Set exercise 1: Identify every line in the entries below that contains the string "part", and copy each of those lines in full.

Source document:
—————

From: Michael Cooper <michaelc@watchfire.com>
Date: Thu, 12 Jan 2006 13:36:06 -0500
Message-ID: <A0666B3C59F1634290FDC88674D87C3206BE6F94@1WFEMAIL.ottawa.watchfire.com>
To: <w3c-wai-gl@w3.org>

Thanks for your thoughts. They stimulated a few things for me which I
just want to lay out in brief:

1) We definitely need to disambiguate the terms "server timeout" and
"session timeout", or decide that there is no difference and choose one
term. From context, I assumed they were intended to be one thing and
have used them interchangeably. If that is incorrect, we'll need to make
definitions.

2) I agree with what I think Ben said, which is that even if the author
doesn't have control over the server, it is legitimate to include
success criteria that impact server configuration including, in this
case, timeouts. An author desiring to conform to WCAG either has to get
control over the server, use some client-side technique to repair the
issue (e.g., a meta refresh element, or a script that pings the server
and keeps the page logged in), or find another server.

—————

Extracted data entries
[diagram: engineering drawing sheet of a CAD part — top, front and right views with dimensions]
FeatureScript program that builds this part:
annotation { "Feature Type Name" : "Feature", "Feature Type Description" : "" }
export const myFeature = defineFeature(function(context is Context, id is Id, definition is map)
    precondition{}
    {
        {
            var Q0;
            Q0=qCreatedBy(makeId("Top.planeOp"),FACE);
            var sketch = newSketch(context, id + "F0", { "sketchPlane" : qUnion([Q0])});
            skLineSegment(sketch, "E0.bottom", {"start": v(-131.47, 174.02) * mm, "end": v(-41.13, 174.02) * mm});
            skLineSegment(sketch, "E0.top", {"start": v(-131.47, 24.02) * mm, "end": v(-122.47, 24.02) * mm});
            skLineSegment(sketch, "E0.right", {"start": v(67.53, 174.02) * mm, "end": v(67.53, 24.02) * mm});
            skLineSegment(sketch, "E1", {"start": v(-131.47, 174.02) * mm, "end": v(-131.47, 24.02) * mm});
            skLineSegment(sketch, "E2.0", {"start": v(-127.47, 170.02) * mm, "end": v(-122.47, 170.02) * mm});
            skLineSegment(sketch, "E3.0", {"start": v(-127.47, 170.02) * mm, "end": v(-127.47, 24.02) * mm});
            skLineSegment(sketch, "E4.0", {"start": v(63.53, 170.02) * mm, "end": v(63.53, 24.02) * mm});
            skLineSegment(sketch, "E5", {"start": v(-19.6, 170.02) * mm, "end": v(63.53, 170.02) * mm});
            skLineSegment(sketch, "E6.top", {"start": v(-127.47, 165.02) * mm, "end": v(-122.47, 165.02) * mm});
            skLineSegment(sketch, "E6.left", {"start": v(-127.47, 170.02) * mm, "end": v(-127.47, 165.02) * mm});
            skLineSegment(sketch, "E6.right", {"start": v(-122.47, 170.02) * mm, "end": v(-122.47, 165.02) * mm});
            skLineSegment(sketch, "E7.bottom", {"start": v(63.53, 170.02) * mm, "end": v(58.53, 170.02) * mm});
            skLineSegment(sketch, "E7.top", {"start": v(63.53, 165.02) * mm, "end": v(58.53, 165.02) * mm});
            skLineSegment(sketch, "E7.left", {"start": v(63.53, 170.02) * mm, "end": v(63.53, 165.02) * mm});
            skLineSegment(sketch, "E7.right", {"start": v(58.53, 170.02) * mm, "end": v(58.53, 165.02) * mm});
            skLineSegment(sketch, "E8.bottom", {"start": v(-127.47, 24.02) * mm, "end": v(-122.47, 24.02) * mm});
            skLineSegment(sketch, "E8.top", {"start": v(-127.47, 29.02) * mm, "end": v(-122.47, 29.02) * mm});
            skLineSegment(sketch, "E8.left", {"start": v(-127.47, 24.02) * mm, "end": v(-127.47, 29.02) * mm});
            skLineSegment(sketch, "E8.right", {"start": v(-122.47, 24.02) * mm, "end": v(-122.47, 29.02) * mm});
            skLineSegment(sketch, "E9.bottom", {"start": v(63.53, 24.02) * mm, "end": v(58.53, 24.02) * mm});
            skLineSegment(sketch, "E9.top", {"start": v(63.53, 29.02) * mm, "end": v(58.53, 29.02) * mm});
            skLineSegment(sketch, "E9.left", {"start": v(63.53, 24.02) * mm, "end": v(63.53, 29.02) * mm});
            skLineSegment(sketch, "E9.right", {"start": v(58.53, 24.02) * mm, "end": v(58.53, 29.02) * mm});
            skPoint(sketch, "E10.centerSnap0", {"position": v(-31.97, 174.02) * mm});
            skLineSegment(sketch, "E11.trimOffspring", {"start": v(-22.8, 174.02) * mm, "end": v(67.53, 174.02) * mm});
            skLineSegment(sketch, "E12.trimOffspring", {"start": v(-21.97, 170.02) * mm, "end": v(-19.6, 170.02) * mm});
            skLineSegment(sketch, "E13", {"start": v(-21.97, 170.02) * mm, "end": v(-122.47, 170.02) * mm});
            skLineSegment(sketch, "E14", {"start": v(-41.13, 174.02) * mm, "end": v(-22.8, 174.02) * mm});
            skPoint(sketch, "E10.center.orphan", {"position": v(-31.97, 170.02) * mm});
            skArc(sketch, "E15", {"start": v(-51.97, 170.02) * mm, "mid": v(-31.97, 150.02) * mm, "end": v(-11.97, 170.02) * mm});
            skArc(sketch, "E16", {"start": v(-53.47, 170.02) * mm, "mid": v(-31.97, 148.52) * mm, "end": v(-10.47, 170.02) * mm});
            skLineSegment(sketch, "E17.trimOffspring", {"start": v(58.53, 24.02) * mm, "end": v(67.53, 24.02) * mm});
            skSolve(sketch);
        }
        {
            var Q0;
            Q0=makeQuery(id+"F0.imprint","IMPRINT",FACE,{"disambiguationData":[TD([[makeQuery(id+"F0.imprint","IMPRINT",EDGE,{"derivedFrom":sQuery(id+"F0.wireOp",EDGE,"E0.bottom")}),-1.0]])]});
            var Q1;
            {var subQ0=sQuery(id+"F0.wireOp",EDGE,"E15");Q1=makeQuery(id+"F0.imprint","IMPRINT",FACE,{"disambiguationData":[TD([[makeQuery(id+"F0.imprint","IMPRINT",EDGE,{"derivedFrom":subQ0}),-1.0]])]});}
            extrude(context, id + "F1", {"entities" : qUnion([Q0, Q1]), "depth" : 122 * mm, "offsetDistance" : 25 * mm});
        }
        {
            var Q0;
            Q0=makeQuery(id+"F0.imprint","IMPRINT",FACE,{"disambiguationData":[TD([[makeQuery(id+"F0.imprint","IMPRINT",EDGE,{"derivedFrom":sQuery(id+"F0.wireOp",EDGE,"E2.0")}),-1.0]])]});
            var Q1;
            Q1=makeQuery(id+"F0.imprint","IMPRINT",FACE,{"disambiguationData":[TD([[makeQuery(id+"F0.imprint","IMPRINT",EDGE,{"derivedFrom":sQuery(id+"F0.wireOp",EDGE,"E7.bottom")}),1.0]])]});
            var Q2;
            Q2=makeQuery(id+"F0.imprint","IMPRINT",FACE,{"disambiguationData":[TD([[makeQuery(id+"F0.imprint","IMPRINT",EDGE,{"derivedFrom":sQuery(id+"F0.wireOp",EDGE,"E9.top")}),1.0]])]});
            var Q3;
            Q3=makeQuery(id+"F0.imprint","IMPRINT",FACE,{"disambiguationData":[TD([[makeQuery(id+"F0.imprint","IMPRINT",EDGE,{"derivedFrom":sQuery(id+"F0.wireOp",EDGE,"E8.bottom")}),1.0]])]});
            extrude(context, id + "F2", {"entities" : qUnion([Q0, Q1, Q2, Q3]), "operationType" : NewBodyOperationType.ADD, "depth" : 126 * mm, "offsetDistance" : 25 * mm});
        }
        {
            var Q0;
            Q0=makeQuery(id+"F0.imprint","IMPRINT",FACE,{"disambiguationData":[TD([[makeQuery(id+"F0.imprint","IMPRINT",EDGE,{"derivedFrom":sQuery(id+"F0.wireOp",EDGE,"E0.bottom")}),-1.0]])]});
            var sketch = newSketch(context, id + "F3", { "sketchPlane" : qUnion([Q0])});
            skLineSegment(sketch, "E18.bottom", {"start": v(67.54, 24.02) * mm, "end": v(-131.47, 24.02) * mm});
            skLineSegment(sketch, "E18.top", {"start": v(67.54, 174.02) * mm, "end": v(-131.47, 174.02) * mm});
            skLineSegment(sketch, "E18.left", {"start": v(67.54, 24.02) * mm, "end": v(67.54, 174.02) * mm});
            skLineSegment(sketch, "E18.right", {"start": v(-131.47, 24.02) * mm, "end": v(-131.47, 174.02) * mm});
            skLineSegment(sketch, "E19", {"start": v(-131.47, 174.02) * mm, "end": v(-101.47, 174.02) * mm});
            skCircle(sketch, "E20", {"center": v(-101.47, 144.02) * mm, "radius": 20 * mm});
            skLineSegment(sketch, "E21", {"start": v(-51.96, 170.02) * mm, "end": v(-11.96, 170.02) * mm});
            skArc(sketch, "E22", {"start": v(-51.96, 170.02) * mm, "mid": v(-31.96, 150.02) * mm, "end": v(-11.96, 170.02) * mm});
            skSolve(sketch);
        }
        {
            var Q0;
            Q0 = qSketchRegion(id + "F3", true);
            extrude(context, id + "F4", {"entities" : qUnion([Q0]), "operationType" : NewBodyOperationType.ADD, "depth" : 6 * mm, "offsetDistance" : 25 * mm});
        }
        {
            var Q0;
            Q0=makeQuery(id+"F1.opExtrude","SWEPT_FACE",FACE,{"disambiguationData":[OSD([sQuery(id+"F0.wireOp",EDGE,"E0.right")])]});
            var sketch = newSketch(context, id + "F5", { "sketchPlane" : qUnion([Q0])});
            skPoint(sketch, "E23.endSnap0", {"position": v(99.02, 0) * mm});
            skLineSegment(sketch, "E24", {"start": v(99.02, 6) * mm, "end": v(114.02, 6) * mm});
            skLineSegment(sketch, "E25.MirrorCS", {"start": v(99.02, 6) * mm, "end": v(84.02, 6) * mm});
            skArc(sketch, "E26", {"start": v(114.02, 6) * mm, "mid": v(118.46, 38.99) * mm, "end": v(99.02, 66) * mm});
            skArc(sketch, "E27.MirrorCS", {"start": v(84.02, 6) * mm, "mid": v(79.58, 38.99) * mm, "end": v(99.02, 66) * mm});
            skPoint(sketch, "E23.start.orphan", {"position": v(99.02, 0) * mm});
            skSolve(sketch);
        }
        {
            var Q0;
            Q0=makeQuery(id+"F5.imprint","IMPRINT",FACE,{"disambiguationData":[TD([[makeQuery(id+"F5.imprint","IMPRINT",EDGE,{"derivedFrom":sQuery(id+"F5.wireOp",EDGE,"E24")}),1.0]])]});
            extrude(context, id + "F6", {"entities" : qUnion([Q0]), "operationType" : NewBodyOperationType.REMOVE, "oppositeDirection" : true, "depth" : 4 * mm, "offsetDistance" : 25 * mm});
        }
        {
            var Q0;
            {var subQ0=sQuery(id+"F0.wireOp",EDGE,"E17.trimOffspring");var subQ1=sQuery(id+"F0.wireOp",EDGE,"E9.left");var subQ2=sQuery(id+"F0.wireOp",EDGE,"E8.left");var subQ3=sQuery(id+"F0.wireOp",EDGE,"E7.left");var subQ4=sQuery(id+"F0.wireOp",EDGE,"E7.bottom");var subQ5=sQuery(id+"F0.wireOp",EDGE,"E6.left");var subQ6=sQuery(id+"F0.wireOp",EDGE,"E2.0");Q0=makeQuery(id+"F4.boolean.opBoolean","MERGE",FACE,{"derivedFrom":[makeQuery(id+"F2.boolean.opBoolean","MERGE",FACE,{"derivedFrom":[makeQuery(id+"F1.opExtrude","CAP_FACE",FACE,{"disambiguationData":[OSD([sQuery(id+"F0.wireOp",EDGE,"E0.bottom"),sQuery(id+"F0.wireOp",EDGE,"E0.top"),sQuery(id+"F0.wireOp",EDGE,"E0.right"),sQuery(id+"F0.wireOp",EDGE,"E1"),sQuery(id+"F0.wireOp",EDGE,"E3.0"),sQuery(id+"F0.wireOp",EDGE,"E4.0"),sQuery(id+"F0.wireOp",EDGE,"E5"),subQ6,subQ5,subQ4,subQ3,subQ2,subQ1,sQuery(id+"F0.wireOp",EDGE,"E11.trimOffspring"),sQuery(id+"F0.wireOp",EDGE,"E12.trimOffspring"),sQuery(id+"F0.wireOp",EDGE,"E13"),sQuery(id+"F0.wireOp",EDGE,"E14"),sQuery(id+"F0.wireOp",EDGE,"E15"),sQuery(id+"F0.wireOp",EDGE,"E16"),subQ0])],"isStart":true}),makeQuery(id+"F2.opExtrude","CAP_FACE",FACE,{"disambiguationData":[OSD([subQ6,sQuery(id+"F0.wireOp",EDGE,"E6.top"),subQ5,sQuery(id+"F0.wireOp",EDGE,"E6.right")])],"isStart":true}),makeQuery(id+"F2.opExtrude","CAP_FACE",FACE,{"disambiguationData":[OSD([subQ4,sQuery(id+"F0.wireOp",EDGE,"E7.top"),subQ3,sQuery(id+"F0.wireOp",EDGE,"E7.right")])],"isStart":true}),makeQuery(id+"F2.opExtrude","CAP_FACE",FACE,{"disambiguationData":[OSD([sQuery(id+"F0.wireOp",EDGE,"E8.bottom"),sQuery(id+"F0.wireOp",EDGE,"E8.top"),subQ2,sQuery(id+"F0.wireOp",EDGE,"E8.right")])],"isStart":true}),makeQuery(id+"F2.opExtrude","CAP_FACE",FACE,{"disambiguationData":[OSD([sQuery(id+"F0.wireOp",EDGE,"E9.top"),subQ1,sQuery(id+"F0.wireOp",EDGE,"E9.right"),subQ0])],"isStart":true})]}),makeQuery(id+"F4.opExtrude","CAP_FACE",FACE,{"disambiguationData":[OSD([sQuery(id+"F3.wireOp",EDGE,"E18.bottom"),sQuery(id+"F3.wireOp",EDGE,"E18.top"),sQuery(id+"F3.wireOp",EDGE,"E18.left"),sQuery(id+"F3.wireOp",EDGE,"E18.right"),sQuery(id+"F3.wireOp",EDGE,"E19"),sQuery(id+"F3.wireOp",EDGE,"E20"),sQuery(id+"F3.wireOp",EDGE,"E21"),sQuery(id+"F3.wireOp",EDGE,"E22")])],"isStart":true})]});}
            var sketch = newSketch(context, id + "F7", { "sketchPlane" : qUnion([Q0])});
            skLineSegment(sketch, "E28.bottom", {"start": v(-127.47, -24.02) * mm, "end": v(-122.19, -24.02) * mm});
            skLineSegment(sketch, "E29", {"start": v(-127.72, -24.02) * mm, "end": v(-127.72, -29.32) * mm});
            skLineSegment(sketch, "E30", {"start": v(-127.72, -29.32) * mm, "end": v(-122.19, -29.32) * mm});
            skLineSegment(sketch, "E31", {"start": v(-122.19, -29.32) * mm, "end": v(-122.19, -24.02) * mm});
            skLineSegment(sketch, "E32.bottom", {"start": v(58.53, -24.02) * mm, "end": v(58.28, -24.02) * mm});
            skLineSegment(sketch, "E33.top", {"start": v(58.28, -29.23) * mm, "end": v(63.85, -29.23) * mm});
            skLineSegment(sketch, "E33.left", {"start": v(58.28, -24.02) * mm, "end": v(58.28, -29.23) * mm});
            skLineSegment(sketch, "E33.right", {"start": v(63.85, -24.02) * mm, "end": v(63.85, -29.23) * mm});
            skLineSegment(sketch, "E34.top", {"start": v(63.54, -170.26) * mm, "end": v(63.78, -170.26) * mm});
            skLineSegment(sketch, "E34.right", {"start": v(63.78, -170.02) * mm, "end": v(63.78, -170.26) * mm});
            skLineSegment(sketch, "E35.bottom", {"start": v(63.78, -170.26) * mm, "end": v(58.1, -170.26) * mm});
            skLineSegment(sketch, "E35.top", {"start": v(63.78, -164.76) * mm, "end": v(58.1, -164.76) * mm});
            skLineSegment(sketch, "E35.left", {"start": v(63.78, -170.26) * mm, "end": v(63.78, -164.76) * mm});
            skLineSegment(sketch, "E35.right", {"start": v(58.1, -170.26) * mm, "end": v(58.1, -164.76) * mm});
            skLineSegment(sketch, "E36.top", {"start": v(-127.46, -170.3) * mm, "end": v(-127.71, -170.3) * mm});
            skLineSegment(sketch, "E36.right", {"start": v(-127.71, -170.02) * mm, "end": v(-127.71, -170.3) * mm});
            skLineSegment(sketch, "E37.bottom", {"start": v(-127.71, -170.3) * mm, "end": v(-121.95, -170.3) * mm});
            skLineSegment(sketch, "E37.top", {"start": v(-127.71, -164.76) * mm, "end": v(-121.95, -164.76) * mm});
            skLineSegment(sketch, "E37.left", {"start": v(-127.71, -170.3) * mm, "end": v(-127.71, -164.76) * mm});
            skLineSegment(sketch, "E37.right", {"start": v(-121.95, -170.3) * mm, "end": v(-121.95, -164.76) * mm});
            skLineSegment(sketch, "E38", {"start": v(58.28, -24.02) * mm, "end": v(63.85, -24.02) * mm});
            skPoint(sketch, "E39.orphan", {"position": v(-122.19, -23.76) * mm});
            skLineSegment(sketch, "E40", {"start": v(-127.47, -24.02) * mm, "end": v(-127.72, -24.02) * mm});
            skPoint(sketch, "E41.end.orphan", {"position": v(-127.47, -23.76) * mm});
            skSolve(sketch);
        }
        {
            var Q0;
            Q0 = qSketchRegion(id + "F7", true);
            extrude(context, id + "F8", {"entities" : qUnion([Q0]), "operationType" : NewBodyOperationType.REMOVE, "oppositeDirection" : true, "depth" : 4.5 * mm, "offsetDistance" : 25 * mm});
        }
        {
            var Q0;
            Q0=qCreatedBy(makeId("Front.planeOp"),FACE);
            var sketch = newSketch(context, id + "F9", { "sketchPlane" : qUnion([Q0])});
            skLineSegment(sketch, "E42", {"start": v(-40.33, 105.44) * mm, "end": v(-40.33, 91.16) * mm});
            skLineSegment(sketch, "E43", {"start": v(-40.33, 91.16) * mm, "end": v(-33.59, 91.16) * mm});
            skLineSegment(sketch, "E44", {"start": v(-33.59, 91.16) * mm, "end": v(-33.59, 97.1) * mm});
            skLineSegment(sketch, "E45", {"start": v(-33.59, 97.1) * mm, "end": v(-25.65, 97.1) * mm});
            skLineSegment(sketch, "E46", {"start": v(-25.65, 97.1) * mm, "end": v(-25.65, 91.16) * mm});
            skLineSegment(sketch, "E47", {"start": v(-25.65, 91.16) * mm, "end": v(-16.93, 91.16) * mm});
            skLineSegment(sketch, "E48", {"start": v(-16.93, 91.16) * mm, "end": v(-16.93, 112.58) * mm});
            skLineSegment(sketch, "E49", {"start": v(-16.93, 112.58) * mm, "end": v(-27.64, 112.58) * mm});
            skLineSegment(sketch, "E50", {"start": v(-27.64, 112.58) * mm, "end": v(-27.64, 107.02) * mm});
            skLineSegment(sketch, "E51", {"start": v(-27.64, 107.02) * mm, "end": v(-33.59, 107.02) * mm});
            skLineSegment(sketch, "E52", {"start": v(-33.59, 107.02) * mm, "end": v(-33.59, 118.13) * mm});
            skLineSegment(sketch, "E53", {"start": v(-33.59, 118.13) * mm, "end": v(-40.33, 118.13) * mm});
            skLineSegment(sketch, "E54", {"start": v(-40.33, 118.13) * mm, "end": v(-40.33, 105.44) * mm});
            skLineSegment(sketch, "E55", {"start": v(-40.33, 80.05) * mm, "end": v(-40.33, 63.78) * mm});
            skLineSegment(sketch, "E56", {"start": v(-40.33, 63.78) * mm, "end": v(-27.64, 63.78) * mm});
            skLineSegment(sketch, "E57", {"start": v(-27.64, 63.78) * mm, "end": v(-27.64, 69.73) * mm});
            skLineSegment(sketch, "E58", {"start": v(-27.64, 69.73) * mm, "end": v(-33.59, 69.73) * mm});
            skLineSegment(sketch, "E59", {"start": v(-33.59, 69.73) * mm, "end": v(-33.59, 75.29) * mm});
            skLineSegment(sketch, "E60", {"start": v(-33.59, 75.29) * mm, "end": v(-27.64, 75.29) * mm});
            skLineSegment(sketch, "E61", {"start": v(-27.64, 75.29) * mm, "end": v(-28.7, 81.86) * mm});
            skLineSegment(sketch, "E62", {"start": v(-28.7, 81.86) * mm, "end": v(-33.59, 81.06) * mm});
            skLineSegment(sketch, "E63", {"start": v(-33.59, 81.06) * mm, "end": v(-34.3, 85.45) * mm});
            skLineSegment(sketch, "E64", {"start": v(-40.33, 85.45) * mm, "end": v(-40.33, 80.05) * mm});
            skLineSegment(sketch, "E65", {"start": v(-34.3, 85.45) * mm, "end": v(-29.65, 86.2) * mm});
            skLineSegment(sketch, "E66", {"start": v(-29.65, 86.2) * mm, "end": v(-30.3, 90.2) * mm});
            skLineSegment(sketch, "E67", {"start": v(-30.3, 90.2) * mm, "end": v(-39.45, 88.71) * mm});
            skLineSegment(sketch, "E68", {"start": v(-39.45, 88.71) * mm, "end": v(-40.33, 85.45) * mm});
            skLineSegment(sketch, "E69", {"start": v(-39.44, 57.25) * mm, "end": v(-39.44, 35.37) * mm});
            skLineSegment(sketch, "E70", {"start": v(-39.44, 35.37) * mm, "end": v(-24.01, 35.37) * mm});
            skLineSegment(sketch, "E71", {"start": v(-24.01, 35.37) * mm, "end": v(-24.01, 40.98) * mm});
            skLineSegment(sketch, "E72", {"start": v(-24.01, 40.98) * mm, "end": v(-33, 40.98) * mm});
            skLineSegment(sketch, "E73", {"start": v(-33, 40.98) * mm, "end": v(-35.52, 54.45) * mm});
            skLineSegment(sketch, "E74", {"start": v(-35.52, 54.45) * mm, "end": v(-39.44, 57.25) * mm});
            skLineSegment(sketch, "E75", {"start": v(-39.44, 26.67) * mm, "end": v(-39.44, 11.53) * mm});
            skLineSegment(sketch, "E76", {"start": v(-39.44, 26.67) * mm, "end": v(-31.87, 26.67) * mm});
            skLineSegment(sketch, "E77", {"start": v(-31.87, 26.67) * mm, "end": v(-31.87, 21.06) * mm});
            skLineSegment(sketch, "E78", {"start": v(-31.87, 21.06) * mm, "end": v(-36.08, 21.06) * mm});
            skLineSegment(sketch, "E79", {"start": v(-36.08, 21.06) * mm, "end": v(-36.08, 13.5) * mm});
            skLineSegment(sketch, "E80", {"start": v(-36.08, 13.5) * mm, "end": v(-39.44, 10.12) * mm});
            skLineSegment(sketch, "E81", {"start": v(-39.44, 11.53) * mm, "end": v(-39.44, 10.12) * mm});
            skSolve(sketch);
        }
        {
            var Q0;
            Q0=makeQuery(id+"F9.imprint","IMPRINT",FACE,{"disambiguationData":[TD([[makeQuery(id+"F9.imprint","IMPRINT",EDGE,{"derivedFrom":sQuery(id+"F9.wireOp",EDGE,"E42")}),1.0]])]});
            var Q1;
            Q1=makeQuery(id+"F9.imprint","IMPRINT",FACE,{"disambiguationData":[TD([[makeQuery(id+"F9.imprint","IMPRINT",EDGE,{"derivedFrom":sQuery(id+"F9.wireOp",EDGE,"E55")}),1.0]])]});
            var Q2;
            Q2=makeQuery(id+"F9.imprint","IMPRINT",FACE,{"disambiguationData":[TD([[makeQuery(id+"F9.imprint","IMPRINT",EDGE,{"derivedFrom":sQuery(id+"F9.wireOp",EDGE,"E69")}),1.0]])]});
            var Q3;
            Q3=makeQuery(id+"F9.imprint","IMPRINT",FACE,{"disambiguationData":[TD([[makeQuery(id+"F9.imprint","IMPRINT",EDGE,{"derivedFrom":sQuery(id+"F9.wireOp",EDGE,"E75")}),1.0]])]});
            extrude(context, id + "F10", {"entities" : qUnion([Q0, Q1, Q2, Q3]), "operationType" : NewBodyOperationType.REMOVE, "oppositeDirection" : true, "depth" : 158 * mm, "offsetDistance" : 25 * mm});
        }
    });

—————

Set exercise 2: Print verbatim the portion of the email above that begins at the words "1) We definitely" and stops after the words "find another server.".

Final result 1:
[diagram: engineering drawing sheet of a CAD part — top, front and right views with dimensions]
FeatureScript program that builds this part:

Final result 2:
1) We definitely need to disambiguate the terms "server timeout" and
"session timeout", or decide that there is no difference and choose one
term. From context, I assumed they were intended to be one thing and
have used them interchangeably. If that is incorrect, we'll need to make
definitions.

2) I agree with what I think Ben said, which is that even if the author
doesn't have control over the server, it is legitimate to include
success criteria that impact server configuration including, in this
case, timeouts. An author desiring to conform to WCAG either has to get
control over the server, use some client-side technique to repair the
issue (e.g., a meta refresh element, or a script that pings the server
and keeps the page logged in), or find another server.